Él, desde luego, no estaba dispuesto a concederse una tregua hasta entonces. Se levantó.
—Hay que continuar, ya queda menos para llegar al Umbral de la Atalaya.
Dominique obedeció.
—Lo que tú digas, jefe.
Los dos iniciaron la marcha sorteando los abismos que se abrían a cada paso, siempre orientados hacia el montículo indicado por el farero. Una hora después, el Viajero volvía a frenar el avance con brusquedad.
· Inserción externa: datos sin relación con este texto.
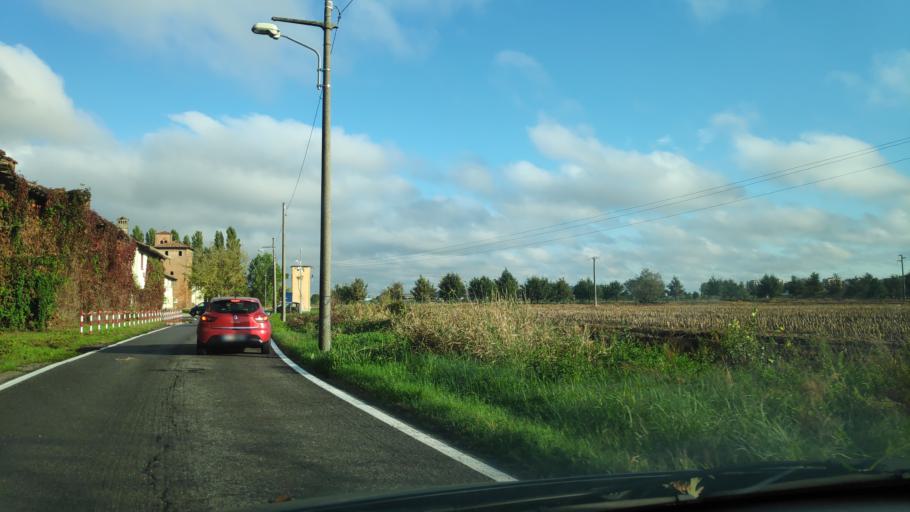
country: IT
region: Lombardy
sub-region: Citta metropolitana di Milano
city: Noverasco-Sporting Mirasole
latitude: 45.3863
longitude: 9.2032
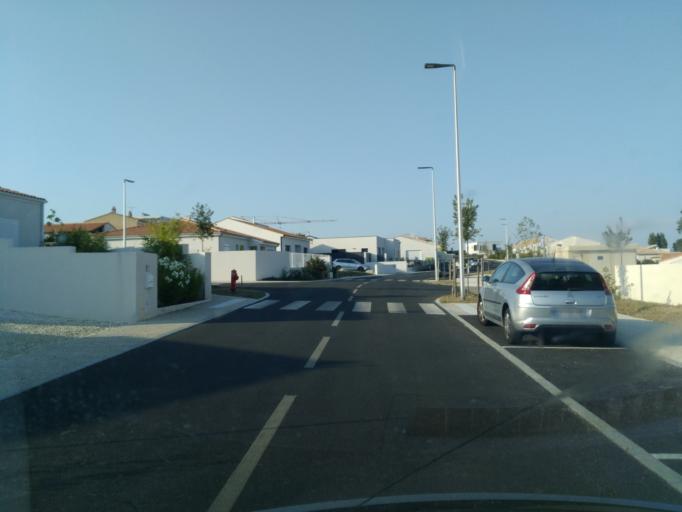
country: FR
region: Poitou-Charentes
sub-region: Departement de la Charente-Maritime
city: Vaux-sur-Mer
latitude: 45.6384
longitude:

—¿Qué ocurre? —preguntó Dominique en un susurro.
—Mi talismán —señaló Pascal dirigiendo su mirada hacia todos lados—. Se está enfriando.
Acariciaba su amuleto, alarmado.
Dominique se puso en guardia, empuñando su espada mientras el Viajero enarbolaba la daga; aquella suerte de radar que Pascal llevaba colgado al cuello había detectado una presencia maligna cercana que todavía no localizaban.
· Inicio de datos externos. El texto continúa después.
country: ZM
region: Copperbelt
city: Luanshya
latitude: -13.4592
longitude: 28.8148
Y eso resultaba sumamente peligroso.
El encuentro, sin embargo, no tardó en producirse, precedido de un resplandor azulado que brotó tras un risco de mediano tamaño. Los chicos retrocedieron, extrañados ante aquella repentina luminiscencia que surgía entre las sombras, y que al momento desveló su origen: un grupo de individuos cogidos de la mano, de consistencia etérea y brillo fosforescente, se deslizaba por el terreno sin rozar el suelo, flotando mientras sonreían; almas en pena buscando compañía. Su apariencia pacífica, feliz, no los engañó.
—¡Corre! —gritó Pascal a su amigo—. ¡Hacia el montículo!
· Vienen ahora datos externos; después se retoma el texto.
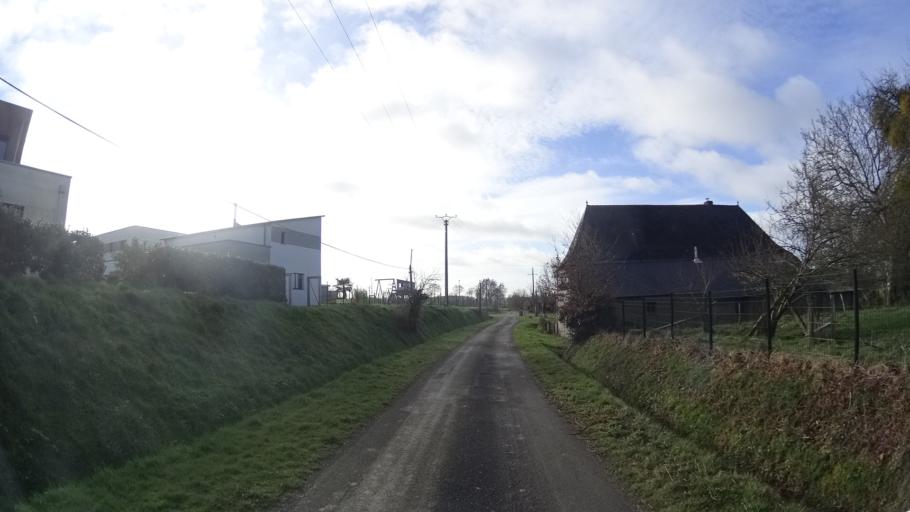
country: FR
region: Brittany
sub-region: Departement d'Ille-et-Vilaine
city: Romille
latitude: 48.2162
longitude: -1.9057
Los dos se lanzaron a la carrera, sorteando las grietas que se abrían en el terreno a modo de traicioneras trampas.
Algo más atrás, el grupo de espíritus los seguía con su halo centelleante, meciéndose a pocos centímetros del suelo, sin alterar sus gestos apacibles. Tendían hacia los muchachos manos abiertas, como invitándolos a unirse a aquella familia de aspecto tan complacido.
Pascal intuyó que esa unión, de producirse, no tendría final. Su medallón mantenía su temperatura gélida, advirtiendo de la naturaleza perversa de aquellos seres ingrávidos.
Las exiguas fuerzas de los chicos empezaron a hacer mella en la velocidad con la que pretendían zafarse de los entes luminosos. Decidieron ocultarse entre unos peñascos que la erosión de siglos había resquebrajado, y allí aguardaron, agachados, confiando en que sus perseguidores pasaran de largo entre la multitud de rincones que aquel paisaje rocoso ofrecía.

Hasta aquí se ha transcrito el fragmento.